Mr. Thaler, who attended the event, said he believes Hillary Clinton lost in 2016 in part because she focused more on Mr. Trump than on issues that voters cared about. “I think that we’re primed to make that mistake again,” he said.
Peggy Bradin Wilson, 66, a retired federal employee and a leader of Indivisible in Delaware County, Pa., shared that concern, saying that impeachment proceedings could “inflame his base and bite us in the end.”
“I think it’s a distraction,” she said, adding that impeachment would “take the focus off the issues Congress needs to be dealing with, like health care, living wages, getting drug prices under control and the Green New Deal.”
But her fellow Indivisible leader, Karal Taylor, 74, a retired English and social justice teacher, disagreed — even as she conceded it would be nearly impossible to oust Mr. Trump with a Republican-led Senate.
“I believe we can do more than one thing at a time,” she said, adding: “I’m sort of an idealist. The process should go forward. He has to be held accountable even if the conclusion is foregone.”
Lawmakers in more Republican areas, who will appear next year on the ballot alongside Mr. Trump for the first time, appeared skittish.

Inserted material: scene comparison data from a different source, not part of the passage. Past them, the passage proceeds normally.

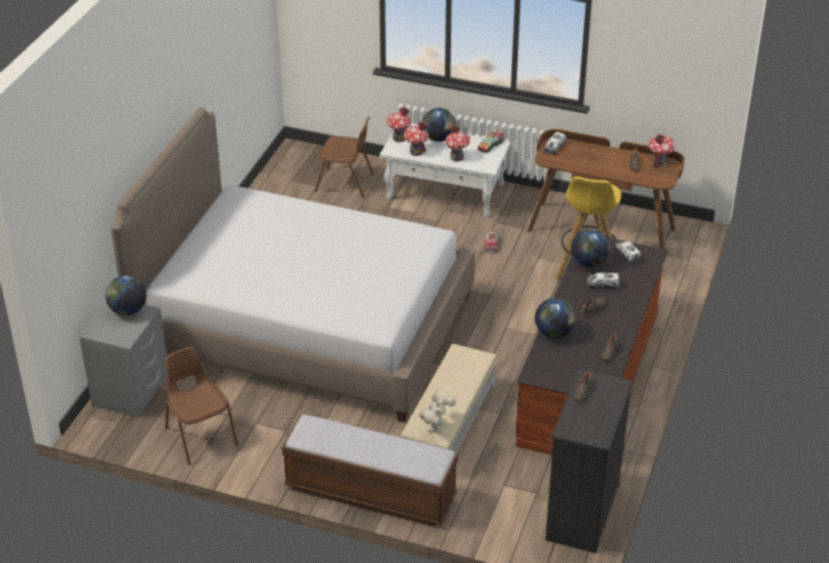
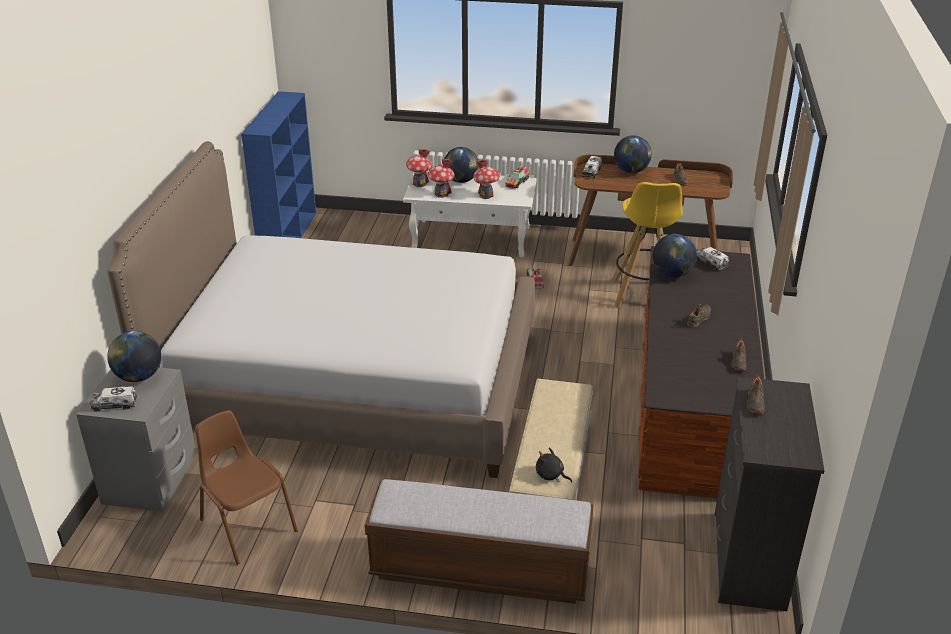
camera: 10 degrees left, 5 degrees down
(276, 171) = (288, 235): none -> blue bookcase
(345, 183) = (364, 240): brown chair -> none
(436, 426) = (551, 475): toy robot -> black plush toy
(554, 333) = (666, 348): globe -> globe (631, 171)
(603, 285) = (698, 294): toy truck -> toy truck (114, 405)
(659, 162) = (704, 176): toy house -> none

Outside Charleston, S.C., where liberal politics are still mostly an aberration, Representative Joe Cunningham, whose victory in 2018 was one of the biggest Democratic upsets, comfortably fielded questions at a Tuesday gathering on infrastructure and money in politics. But when he was asked point-blank whether he would support impeachment, he tried hard to slam the door.
“We need to take a deep breath, ascertain all the facts and make our decision based upon facts and not emotion,” Mr. Cunningham said. “I know there are certain factions of my party that have introduced articles of impeachment, and I would say to certain members in our caucus that if they are trying to short-circuit President Trump’s time in office, that recourse is at the ballot box.”